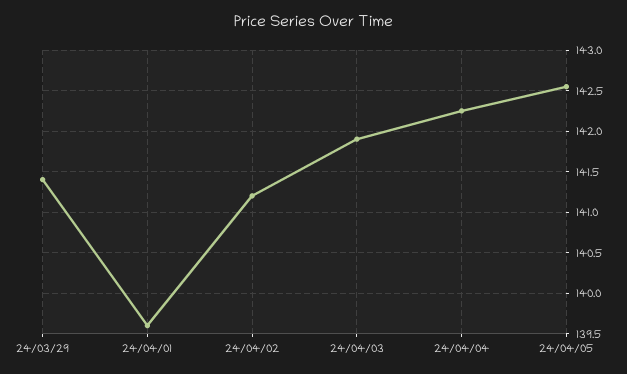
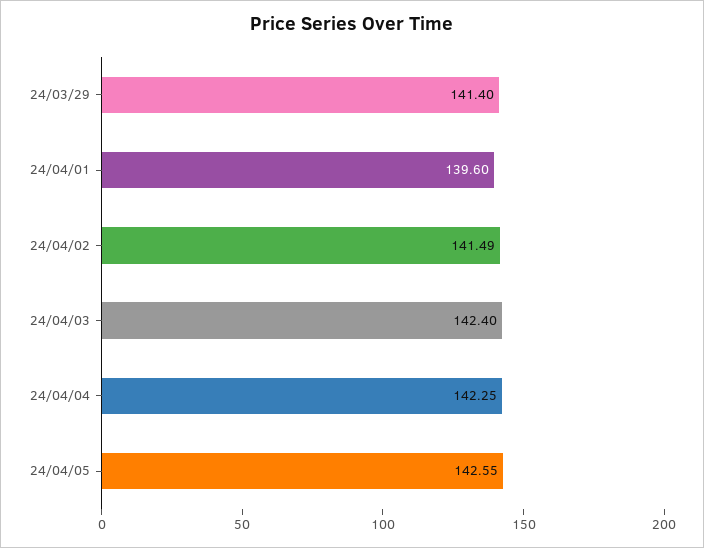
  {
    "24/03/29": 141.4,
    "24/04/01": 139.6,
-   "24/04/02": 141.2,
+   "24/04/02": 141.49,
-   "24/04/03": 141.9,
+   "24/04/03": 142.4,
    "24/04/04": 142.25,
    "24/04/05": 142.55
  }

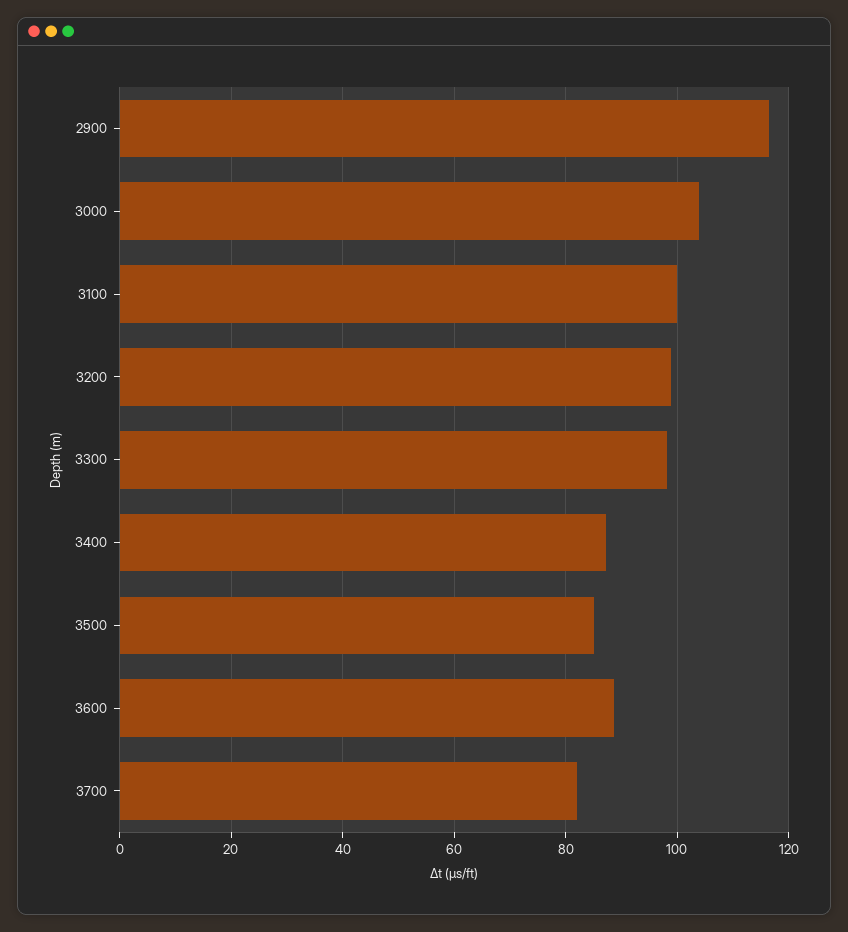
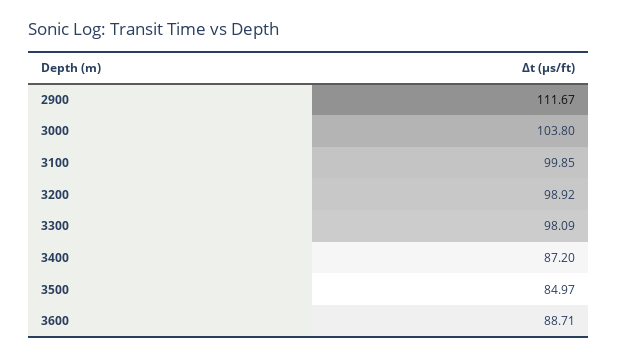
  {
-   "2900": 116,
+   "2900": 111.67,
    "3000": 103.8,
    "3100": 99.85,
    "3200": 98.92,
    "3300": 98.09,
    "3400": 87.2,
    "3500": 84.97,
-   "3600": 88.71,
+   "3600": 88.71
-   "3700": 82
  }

____

_EXERCISE DESCRIPTION_: Copy out the entries exactly as they stand, omitting the images.

_RESPONSE BELOW_:
  {
    "24/03/29": 141.4,
    "24/04/01": 139.6,
-   "24/04/02": 141.2,
+   "24/04/02": 141.49,
-   "24/04/03": 141.9,
+   "24/04/03": 142.4,
    "24/04/04": 142.25,
    "24/04/05": 142.55
  }

  {
-   "2900": 116,
+   "2900": 111.67,
    "3000": 103.8,
    "3100": 99.85,
    "3200": 98.92,
    "3300": 98.09,
    "3400": 87.2,
    "3500": 84.97,
-   "3600": 88.71,
+   "3600": 88.71
-   "3700": 82
  }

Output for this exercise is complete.